Gabon : Coup de massue à La Haye, la CIJ attribue les îles Mbanié, Cocotiers et Conga à la Guinée équatoriale

La sentence est tombée. En ce 19 mai 2025, la Cour internationale de justice (CIJ) a tranché en faveur de la Guinée équatoriale dans le différend frontalier qui l’opposait au Gabon depuis plus de cinq décennies. Le verdict est sans appel : les trois îles contestées Mbanié, Cocotiers et Conga reviennent officiellement à Malabo. Une décision lourde de conséquences géopolitiques, économiques et symboliques pour Libreville.

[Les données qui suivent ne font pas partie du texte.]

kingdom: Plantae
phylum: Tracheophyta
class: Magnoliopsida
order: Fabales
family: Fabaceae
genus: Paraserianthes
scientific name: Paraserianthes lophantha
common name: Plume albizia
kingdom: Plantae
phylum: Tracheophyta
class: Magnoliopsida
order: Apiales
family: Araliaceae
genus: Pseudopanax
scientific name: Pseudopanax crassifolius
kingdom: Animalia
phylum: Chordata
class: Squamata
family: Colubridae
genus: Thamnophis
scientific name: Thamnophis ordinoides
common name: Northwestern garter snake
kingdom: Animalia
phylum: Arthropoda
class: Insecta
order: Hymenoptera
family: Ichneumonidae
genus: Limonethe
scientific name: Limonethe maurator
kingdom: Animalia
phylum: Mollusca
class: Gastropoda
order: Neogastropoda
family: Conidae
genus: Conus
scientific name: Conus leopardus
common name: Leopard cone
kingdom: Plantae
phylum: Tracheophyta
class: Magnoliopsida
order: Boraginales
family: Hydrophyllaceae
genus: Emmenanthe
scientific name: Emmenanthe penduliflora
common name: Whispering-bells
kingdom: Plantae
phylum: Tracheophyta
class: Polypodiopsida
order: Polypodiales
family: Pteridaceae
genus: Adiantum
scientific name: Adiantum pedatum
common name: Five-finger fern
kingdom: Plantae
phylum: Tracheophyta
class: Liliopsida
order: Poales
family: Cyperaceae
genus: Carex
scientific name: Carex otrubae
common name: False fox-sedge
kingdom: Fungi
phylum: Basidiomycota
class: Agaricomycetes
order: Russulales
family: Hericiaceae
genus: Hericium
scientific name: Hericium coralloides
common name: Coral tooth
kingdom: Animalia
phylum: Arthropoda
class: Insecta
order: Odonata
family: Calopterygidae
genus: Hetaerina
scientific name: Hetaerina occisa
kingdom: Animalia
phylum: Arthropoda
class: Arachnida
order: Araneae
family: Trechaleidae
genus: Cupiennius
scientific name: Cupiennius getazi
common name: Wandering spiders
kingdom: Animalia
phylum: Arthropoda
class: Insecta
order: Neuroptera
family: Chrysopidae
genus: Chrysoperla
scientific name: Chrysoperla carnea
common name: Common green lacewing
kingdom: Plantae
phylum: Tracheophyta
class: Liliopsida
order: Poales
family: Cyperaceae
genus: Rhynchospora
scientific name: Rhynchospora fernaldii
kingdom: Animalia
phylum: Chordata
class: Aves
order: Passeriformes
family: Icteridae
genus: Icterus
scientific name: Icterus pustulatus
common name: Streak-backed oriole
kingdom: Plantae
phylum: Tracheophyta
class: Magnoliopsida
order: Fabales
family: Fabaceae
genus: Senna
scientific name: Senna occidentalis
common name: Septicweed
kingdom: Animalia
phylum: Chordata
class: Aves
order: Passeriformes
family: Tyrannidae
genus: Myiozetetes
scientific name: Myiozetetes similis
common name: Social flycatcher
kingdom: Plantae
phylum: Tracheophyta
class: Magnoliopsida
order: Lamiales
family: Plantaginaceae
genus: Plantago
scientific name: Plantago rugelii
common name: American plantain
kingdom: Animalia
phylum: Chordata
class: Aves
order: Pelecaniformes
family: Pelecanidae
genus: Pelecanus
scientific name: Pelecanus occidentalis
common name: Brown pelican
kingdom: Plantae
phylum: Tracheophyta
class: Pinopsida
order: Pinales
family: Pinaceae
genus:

Une défaite stratégique et diplomatique
Mbanié, cette petite île d’une trentaine d’hectares située dans la baie de Corisco, ainsi que ses voisines Cocotiers et Conga, étaient jusqu’alors administrées de fait par le Gabon. Mais derrière leur apparente insignifiance territoriale se cache un enjeu de taille : leur emplacement stratégique et leur potentiel en hydrocarbures. En perdant ces îlots, le Gabon se voit privé d’un pan de souveraineté maritime, mais aussi d’une perspective d’exploitation énergétique future.
L’argument central du Gabon reposait sur une convention signée à Bata en 1974. Pourtant, l’absence de l’original du document remplacé par une simple photocopie non authentifiée a lourdement pesé dans la balance. Pour la CIJ, il était impossible d’accorder une valeur juridique déterminante à un document dont ni l’authenticité ni la traçabilité n’ont pu être garanties. C’est une véritable faillite archivistique et diplomatique que révèle cette affaire.
L’échec d’un État face à ses responsabilités
Ce jugement met à nu les défaillances chroniques de la diplomatie gabonaise, minée par des décennies de gestion approximative, d’amateurisme et d’archivage défaillant. Comment expliquer qu’un différend frontalier aussi sensible n’ait pas été anticipé avec plus de rigueur ? Comment admettre qu’un État n’ait pas été en mesure de produire, en 2025, les preuves authentifiées de ses droits territoriaux ?
Plus grave encore, cette perte territoriale intervient dans un contexte de reconstruction nationale post-transition, alors que le Gabon tente de restaurer sa crédibilité sur la scène internationale. Le contraste est cruel entre l’ambition affichée de renouveau institutionnel et la réalité d’une administration étranglée par les failles du passé.
Une décision irréversible, un sentiment d’humiliation
La défaite est d’autant plus cuisante qu’elle survient au terme d’une procédure voulue par les deux parties. En 2016, Libreville et Malabo avaient volontairement saisi la CIJ pour clore cette querelle coloniale. Mais la confiance accordée au droit international se transforme aujourd’hui en regret amer pour les autorités gabonaises.
Pour de nombreux citoyens et observateurs, ce revers diplomatique est perçu comme un véritable affront national. Il soulève des interrogations sur la compétence des anciens responsables politiques et juridiques du pays, notamment ceux qui ont dirigé les délégations successives devant la CIJ. Le silence embarrassé des hautes autorités depuis l’annonce du verdict en dit long sur la stupeur générale.
Quelle suite pour Libreville ?
Le Gabon doit désormais tirer toutes les leçons de cette débâcle. Cela commence par un audit rigoureux de sa politique diplomatique, de la gestion de ses archives nationales, mais aussi de la formation de ses élites en droit international. La perte de Mbanié et des deux îlots ne saurait être un simple épisode à oublier. Elle doit devenir un électrochoc institutionnel.